Several measures were undertaken to improve the validity of the current study. Coronal preflaring was done because it improved the accuracy of Root ZX [19-21]. The most coronal border of the apical foramen was used as a guide to standardize the apical advancement of the file during actual length measurement [14]. Two rubber stoppers were always used with the hand files to reduce the chance of their movement [14]. All measurements were done in triplicates while obtaining the first reading for the entire sample and then starting over to acquire the second and third readings similarly. The operator who obtained EWL was blinded to TWL and vice versa [14].

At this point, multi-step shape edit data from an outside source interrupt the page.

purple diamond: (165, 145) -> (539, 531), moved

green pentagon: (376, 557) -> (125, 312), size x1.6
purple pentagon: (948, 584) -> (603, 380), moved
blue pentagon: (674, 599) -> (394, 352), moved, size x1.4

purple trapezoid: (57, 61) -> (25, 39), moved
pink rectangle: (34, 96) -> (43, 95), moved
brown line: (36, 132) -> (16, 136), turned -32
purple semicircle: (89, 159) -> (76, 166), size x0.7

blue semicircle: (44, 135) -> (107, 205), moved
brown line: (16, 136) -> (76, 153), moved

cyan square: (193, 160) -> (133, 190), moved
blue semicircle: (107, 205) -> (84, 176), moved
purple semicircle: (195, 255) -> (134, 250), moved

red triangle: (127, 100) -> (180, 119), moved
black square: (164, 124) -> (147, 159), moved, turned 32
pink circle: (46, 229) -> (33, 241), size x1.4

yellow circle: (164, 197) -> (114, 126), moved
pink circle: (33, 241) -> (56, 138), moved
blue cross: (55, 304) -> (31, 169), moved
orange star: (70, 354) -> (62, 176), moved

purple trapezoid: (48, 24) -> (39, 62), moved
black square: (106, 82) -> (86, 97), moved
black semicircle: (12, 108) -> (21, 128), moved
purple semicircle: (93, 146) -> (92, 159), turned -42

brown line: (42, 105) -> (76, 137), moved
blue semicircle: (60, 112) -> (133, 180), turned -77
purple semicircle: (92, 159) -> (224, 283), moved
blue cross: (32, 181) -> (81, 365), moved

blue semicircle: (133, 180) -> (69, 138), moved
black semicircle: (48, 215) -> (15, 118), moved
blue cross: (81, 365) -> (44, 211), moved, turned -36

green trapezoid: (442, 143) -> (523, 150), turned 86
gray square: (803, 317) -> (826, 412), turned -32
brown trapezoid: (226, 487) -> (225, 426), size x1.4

Embedding teeth in freshly-mixed alginate that simulate periodontium enabled testing the null hypothesis in a standardized approach over a large sample. Alginate has been frequently used as an embedding medium for ex vivo assessment of Root ZX [17, 22]. The type of embedding medium did not affect the accuracy of Root ZX [23]. However, the insatiability of the electrical resistance of alginate with time has been highlighted [24]. Hence, alginate was refreshed every 30 minutes [18]. Several studies observed alginate deterioration when NaOCl was used for irrigation [10, 14]. However, we did not encounter that probably because of the continuous refreshment of the mix.

Our results indicated that the position of the apical foramen did not affect the precision of Root ZX mini since there was no significant difference between TWL and EWL neither in canals with centered apical foramina nor in those with deviated ones (Table 1). Thus, the null hypothesis was accepted. This was in support of several previous studies that assessed the Root ZX [4-6, 25, 26]. However, Ding et al. [8] reported that Root ZX was significantly more accurate when operated in canals with deviated apical foramina. This could be attributed to the fact that their sample included a larger number of teeth with deviated foramina compared to the current study (49.4% and 27.2%, respectively). Further, Ding et al. [8] reported the medians of their measurements instead of reporting the means. Meanwhile, Pagavino et al. [4] found that Root ZX was significantly more accurate in teeth with centered apical foramina. This might have been a consequence of their decision to adopt the APEX mark of the digital display of Root ZX instead of using it according to the manufacturer’s recommendation. The “APEX mark” and the “0.5 mark” of Root ZX recorded different lengths when were used in the same canals [5, 6, 27]. It must be pointed out that Root ZX mini operates on the same electrical principles of the Root ZX [22, 28]. Root ZX determines the impedance ratio of two frequencies to preferentially locate the apical constriction [29]. Hence, findings of studies evaluating Root ZX can be extrapolated to Root ZX mini [14, 28].

Mean EWL was shorter than (coronal to) mean TWL in canals with centered and deviated apical foramina (Table 1). Further, as seen in Table 2, most of the EWL readings were also shorter than (coronal to) the most coronal border of the apical foramen. Nevertheless, 12.1% of the recordings in canals with centered apical foramina and 5.4% of the readings in canals with deviated apical foramina were in fact beyond the confines of the canals. The frequency of readings that were equal to the actual canal length was 2% and 5.4%, respectively. This highlights the importance of obtaining a radiographic confirmation of the length acquired by an apex locator to reduce the chances of over-instrumentation [10, 13, 30-32].

Conclusion

Within the limitations of this ex vivo study, the accuracy of the Root ZX mini apex locator was not affected by the position of the apical foramen in relation to the anatomic apex.

Acknowledgments: None

Conflict of interest: None

Financial support: None

Ethics statement: This study fulfills the ethical requirements of King Abdulaziz University.